Democratic politicians.
Offering coverage for pre-existing conditions at no additional visible cost is a favorable stance.
The victims?
Everyone else, who now faces potential delays in treatment or claim denials.
The most adversely affected are the seriously ill individuals—who bear a disproportionate burden from the restrictive controls of managed care, as indicated by the National Bureau of Economic Research.
Many states are currently enacting legislation to restrict prior authorization requirements.
This is a positive development.
However, Americans need to reevaluate managed care: There is minimal evidence to suggest it enhances health outcomes.
President Biden’s Department of Health and Human Services has claimed that the ACA’s expansion of coverage—mainly through managed care—has led to decreased “morbidity and mortality.”
This is a blatant falsehood.
Today, Americans are less healthy and facing shorter life expectancies than prior to the ACA’s implementation.
One potential solution: Introduce affordable catastrophic insurance, which activates only for significant medical costs.
Healthy individuals who receive insurance through their employment could pay out-of-pocket for routine healthcare.

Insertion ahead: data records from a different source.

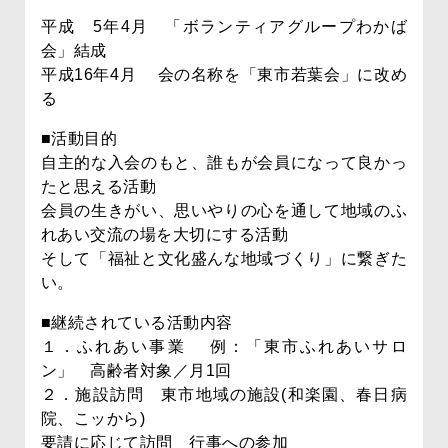
平成 5年4月 「ボランティアグループわかば
会」結成
平成16年4月 会の名称を「東市若葉会」に改め
る
■活動目的
自主的な入会のもと、誰もが会員になって良かっ
たと思える活動
会員の生きがい、思いやりの心を通して地域のふ
れあい交流の場を大切にする活動
そして「福祉と文化盛んな地域づくり」に繋ぎた
い。
■継続されている活動内容
１．ふれあい事業 例：「東市ふれあいサロ
ン」 高齢者対象／月1回
２．施設訪問 東市地域の施設(和楽園、春日病
院、こッから)
要請に応じて訪問 行事への参加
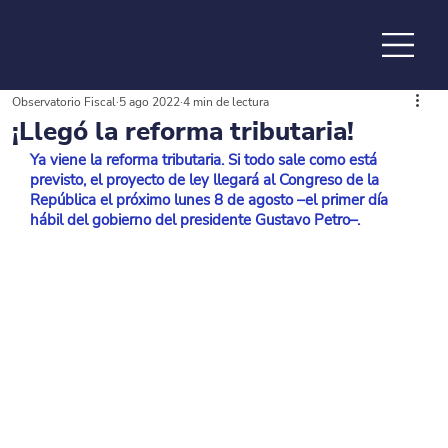
Observatorio Fiscal
5 ago 2022
4 min de lectura
de la
¡Llegó la reforma tributaria!
Ya viene la reforma tributaria. Si todo sale como está 
previsto, el proyecto de ley llegará al Congreso de la 
República el próximo lunes 8 de agosto –el primer día 
hábil del gobierno del presidente Gustavo Petro–.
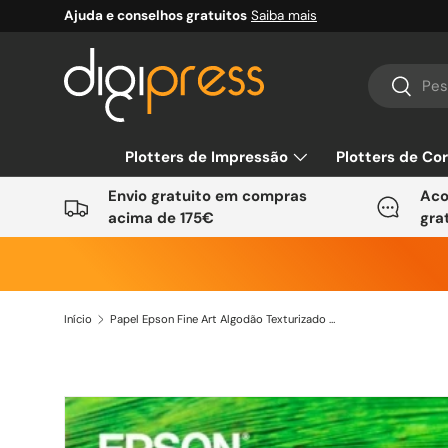
Ajuda e conselhos gratuitos
Saiba mais
Ir para o conteúdo
Pesquisar
Pesquis
Plotters de Impressão
Plotters de Co
Envio gratuito em compras
Aco
acima de 175€
gra
Início
Papel Epson Fine Art Algodão Texturizado Natural 300grs
Saltar para a informação do produto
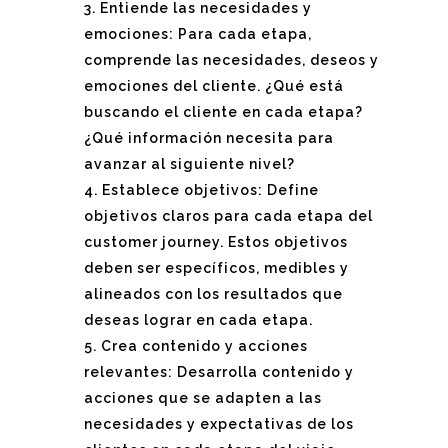
Entiende las necesidades y
emociones: Para cada etapa,
comprende las necesidades, deseos y
emociones del cliente. ¿Qué está
buscando el cliente en cada etapa?
¿Qué información necesita para
avanzar al siguiente nivel?
Establece objetivos: Define
objetivos claros para cada etapa del
customer journey. Estos objetivos
deben ser específicos, medibles y
alineados con los resultados que
deseas lograr en cada etapa.
Crea contenido y acciones
relevantes: Desarrolla contenido y
acciones que se adapten a las
necesidades y expectativas de los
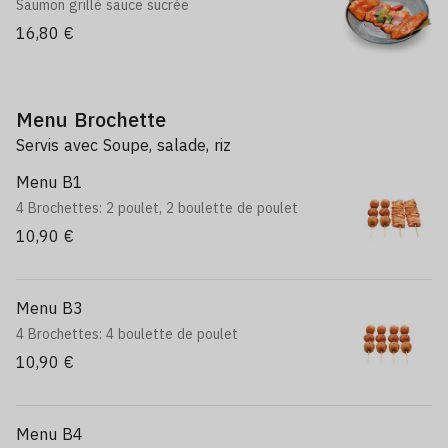
Saumon grillé sauce sucrée
16,80 €
Menu Brochette
Servis avec Soupe, salade, riz
Menu B1
4 Brochettes: 2 poulet, 2 boulette de poulet
10,90 €
Menu B3
4 Brochettes: 4 boulette de poulet
10,90 €
Menu B4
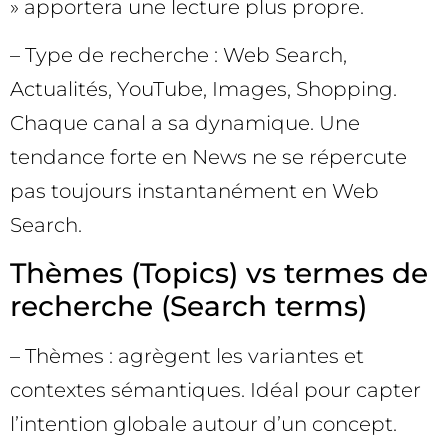
» apportera une lecture plus propre.
– Type de recherche : Web Search,
Actualités, YouTube, Images, Shopping.
Chaque canal a sa dynamique. Une
tendance forte en News ne se répercute
pas toujours instantanément en Web
Search.
Thèmes (Topics) vs termes de
recherche (Search terms)
– Thèmes : agrègent les variantes et
contextes sémantiques. Idéal pour capter
l’intention globale autour d’un concept.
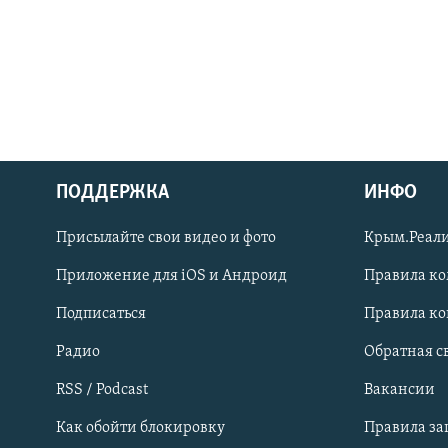
ПОДДЕРЖКА
ИНФО
Українською
Присылайте свои видео и фото
Крым.Реали
Qırımtatar
Приложение для iOS и Андроид
Правила к
Подписаться
Правила к
ПРИСОЕДИНЯЙТЕСЬ!
Радио
Обратная с
RSS / Podcast
Вакансии
Как обойти блокировку
Правила з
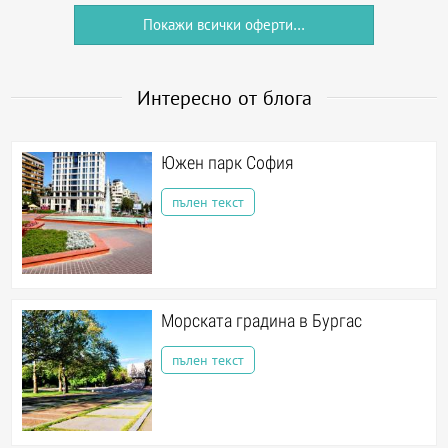
Покажи всички оферти...
Интересно от блога
Южен парк София
пълен текст
Морската градина в Бургас
пълен текст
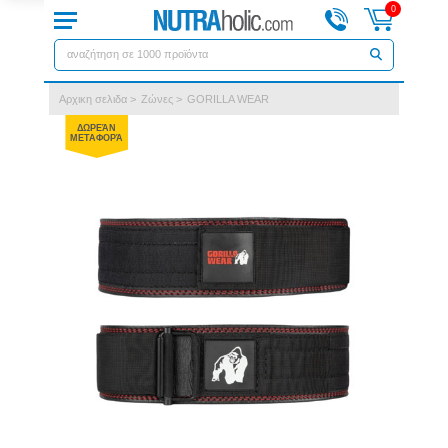
0
Αρχικη σελιδα
>
Ζώνες
>
GORILLA WEAR
ΔΩΡΕΆΝ
ΜΕΤΑΦΟΡΆ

This would allow them to engage less with insurers and enjoy higher take-home pay, rather than paying a staggering average of $25,000 for family coverage this year.
Democrats attempt to label catastrophic coverage as “junk insurance.”
The Biden administration has made it nearly impossible to acquire.
Yet, as more Americans recognize, health plans that deny legitimate claims and necessitate perilously lengthy waits for pre-authorization are the true form of “junk.”
Betsy McCaughey is a former lieutenant governor of New York and co-founder of the Committee to Save Our City.